Welcome to the world of the unexpected where restaurants, stores, and classrooms pop up overnight with the spontaneity of a pimple on prom night. While impromptu conference sessions have yet to appear in the traditional conference setting, there are signs that instant gatherings of like-minded people tipped off by the lightning fast transmission of messages over social media channels could be coming to a conference near you.
Here’s how a pop up session might look: Let’s say Chris Brogan, Gary Vaynerchuk, and Seth Godin attend BlogWorld. Shortly before lunch they tweet to their followers that they will be in Room 2204 to talk to anyone who wants to listen about how they made millions of dollars blogging (or their biggest blogging blunders). The tweet (or Facebook post or text message) also informs readers that Ford Motor Company is providing lunch for everyone and a cherry red Ford Mustang car for the first person through the door (OK maybe just signed books from the speakers to the first 200 people). Who wouldn’t want to go?

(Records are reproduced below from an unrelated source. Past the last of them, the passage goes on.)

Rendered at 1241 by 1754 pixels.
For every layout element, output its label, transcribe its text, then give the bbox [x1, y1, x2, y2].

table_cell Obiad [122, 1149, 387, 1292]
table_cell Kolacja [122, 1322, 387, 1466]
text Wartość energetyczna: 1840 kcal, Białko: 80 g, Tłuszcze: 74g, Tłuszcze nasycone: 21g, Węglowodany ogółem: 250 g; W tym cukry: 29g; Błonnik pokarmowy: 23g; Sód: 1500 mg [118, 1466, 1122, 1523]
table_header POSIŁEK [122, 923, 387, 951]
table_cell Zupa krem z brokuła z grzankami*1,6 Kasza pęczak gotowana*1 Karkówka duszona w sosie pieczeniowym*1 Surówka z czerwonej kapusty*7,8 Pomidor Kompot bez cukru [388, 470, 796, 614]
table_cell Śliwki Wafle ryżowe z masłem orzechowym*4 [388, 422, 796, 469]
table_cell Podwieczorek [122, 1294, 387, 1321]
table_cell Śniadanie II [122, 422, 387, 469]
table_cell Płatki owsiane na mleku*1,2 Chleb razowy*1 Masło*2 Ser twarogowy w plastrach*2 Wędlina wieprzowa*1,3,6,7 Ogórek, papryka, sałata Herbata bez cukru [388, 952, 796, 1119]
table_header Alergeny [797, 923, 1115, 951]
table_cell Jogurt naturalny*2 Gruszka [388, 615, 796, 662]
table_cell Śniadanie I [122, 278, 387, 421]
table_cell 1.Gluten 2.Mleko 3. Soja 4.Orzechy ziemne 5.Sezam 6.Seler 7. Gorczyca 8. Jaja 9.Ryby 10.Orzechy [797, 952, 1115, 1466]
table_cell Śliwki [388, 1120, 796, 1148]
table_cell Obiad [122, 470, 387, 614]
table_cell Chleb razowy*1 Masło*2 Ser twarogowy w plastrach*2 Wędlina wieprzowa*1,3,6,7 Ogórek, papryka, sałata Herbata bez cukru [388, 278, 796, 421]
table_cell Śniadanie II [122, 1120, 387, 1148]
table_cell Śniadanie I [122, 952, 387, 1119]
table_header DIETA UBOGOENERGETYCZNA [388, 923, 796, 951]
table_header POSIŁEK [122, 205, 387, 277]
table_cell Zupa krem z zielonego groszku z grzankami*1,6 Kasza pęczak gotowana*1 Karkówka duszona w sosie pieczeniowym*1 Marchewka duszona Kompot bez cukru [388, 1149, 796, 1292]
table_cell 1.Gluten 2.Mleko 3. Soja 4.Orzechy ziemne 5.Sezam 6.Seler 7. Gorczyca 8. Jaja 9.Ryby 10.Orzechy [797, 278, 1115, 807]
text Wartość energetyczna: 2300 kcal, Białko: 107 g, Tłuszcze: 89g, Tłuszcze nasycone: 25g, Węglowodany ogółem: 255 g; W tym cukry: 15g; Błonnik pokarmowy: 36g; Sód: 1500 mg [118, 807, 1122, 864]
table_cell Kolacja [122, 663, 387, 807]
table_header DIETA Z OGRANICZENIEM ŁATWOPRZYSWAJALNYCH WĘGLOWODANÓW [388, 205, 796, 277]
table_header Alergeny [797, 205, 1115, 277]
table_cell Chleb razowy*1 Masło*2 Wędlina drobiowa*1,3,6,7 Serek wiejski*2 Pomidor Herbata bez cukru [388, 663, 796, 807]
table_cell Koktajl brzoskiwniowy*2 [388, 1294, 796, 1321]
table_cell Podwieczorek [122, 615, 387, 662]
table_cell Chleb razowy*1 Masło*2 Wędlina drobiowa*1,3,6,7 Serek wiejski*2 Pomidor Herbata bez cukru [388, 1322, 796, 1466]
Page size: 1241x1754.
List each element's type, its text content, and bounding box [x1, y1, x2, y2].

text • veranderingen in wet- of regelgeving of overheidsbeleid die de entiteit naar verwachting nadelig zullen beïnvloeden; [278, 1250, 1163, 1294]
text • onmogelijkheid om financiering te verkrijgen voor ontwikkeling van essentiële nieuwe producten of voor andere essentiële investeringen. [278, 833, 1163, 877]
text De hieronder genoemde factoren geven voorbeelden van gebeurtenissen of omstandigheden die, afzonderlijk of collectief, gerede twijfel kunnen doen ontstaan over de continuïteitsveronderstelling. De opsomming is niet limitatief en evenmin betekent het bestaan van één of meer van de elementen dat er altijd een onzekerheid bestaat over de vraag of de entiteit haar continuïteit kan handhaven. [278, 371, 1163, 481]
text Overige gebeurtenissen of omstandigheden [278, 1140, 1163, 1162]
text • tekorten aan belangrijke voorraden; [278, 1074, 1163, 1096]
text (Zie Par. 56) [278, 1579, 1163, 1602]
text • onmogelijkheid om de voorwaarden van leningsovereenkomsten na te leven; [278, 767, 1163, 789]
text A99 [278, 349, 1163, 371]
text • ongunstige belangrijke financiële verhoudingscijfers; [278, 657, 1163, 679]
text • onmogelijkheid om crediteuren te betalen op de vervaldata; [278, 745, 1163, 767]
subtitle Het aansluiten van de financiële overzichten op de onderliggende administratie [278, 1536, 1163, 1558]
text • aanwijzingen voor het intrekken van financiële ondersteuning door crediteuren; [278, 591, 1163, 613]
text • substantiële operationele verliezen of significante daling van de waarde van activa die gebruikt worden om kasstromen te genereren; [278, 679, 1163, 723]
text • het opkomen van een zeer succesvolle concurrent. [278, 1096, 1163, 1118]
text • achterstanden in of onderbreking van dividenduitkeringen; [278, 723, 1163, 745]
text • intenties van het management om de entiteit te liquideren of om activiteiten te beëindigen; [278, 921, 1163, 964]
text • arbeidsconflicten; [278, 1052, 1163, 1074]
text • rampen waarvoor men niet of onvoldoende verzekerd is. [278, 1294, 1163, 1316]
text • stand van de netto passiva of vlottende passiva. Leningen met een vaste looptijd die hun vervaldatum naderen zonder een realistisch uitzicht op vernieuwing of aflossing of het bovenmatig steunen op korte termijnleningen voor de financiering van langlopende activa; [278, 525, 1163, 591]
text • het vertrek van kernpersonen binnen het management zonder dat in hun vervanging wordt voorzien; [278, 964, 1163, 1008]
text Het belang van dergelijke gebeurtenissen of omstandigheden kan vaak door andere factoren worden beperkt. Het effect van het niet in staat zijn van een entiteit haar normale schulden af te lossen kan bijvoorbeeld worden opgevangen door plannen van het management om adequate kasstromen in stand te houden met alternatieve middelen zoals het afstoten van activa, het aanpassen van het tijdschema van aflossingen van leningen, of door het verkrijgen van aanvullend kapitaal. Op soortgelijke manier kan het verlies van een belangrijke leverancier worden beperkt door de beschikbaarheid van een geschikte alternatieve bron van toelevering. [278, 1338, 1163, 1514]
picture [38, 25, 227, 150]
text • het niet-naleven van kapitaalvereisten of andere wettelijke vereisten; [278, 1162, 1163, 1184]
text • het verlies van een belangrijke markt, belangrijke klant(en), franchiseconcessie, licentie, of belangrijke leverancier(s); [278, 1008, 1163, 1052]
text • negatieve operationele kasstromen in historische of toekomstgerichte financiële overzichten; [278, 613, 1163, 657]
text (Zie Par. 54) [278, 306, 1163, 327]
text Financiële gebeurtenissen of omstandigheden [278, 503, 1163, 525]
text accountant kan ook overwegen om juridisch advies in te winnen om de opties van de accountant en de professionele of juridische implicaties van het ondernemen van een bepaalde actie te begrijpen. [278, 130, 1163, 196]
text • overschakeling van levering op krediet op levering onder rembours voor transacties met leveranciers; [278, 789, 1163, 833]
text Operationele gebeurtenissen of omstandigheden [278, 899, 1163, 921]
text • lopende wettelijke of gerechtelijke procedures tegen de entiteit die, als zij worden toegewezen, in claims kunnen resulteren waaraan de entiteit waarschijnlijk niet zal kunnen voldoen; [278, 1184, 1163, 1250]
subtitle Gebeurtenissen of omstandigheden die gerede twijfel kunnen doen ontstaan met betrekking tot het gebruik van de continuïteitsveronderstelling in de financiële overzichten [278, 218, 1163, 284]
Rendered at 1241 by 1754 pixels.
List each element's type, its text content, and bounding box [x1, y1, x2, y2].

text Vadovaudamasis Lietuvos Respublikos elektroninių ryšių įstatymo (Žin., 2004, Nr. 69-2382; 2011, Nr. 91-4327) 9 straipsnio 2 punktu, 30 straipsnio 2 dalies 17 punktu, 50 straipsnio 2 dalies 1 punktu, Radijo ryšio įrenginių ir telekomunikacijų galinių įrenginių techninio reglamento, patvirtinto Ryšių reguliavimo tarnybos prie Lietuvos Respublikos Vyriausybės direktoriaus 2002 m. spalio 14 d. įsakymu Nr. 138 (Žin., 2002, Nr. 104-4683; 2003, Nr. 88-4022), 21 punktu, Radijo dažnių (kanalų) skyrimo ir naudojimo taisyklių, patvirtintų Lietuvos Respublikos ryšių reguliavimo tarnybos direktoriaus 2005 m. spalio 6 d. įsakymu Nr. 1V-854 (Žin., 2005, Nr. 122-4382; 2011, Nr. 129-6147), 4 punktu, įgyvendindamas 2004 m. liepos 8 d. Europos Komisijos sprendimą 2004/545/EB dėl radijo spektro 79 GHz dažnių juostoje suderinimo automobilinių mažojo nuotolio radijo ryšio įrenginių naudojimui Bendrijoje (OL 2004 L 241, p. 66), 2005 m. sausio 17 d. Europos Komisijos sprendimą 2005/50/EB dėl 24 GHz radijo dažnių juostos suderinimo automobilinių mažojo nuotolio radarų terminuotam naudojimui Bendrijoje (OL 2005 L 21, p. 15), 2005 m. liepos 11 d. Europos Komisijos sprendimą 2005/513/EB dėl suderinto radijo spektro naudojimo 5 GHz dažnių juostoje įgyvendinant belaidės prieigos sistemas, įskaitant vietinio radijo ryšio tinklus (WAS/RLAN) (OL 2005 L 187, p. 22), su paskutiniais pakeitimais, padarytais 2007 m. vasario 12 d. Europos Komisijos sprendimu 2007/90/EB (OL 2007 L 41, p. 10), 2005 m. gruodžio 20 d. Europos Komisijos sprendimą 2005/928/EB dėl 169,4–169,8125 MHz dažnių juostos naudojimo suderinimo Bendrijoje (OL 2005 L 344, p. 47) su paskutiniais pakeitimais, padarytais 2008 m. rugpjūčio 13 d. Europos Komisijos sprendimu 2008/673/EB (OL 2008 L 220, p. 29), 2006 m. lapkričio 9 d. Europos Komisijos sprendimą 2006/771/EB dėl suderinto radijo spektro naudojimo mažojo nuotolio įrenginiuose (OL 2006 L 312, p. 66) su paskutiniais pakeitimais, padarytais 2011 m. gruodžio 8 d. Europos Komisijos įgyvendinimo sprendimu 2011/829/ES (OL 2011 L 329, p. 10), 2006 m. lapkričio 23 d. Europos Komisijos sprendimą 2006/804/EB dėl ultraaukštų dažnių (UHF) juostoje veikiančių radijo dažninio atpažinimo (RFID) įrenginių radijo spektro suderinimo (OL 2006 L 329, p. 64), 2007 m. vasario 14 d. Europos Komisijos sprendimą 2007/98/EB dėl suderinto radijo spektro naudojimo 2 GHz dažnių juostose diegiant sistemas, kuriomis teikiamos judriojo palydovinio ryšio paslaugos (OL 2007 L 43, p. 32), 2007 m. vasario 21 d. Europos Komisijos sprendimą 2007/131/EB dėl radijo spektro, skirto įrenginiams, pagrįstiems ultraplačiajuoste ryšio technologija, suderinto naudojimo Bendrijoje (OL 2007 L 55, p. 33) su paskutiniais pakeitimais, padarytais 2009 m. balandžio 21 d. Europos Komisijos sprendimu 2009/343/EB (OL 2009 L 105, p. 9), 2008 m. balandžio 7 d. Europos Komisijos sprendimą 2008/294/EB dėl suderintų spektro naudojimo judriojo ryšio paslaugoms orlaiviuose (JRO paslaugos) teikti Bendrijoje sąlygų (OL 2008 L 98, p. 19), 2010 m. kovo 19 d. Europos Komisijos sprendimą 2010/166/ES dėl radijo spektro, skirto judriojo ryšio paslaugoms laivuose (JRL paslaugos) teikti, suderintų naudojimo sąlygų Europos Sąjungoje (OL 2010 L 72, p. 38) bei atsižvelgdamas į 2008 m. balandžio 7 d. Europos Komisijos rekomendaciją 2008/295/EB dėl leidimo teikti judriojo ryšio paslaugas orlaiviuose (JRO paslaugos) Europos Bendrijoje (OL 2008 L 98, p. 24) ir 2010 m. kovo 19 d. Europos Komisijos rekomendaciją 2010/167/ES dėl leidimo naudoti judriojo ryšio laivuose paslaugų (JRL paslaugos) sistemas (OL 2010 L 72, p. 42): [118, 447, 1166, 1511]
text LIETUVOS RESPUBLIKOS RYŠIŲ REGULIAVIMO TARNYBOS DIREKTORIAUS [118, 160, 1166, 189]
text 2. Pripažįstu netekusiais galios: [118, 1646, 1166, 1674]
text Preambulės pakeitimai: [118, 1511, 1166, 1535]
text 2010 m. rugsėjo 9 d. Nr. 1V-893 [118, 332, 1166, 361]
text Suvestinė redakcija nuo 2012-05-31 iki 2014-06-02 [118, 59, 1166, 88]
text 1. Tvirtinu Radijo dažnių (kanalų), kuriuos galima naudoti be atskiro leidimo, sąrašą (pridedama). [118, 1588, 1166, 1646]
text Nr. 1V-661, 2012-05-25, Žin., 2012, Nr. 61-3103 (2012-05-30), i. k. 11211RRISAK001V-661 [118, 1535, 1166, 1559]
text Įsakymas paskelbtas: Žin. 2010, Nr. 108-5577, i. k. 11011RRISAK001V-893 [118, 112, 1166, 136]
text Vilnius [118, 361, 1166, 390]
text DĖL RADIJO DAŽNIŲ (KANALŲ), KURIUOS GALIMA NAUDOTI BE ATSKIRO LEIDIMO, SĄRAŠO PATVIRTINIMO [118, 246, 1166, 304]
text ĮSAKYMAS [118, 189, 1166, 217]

Flash sessions, “unpanels,” and impromptu meetups are the logical next steps for conference producers looking for viral “sugar.” The fact that many conferences have tweetups (CES had over 1,000 people show up at their tweetup last January) demonstrates that attendees respond to informality. The flash mob phenomena, which gives the appearance that people just spontaneously start dancing together in the middle of a conference center foyer, garners YouTube love every time a new video appears. Pop up panels like the one with Jeremiah Owyang and friends on the future of content creation during SXSW was covered on a number of blogs. In fact, SXSW conference organizers presided over a number of instant initiatives: flash mobs, pop up stores, unpanels, and lots of user-generated publicity.
In addition to the yen to experiment, conference organizers would need to plan ahead of time to perfect the look and feel of spontaneity:
- Non-programmed blocks of free time when attendees are available to attend
- Speakers, topics, and incentives with broad appeal to attract followers
- Forward-thinking and flexible sponsors to underwrite costs
- Open spaces capable of accommodating large crowds
The Takeaway: With all the talk about unconferences, barcamps, and other self-organized gatherings, pop up conference sessions seem like a natural fit for organizers looking to breathe new life into an old format or attract the newly social hipsters who have outgrown the rave parties but still crave the excitement of the unexpected. They’re also a great way to get more followers using the conference’s social media platforms. Who knows, could pop up trade shows be next?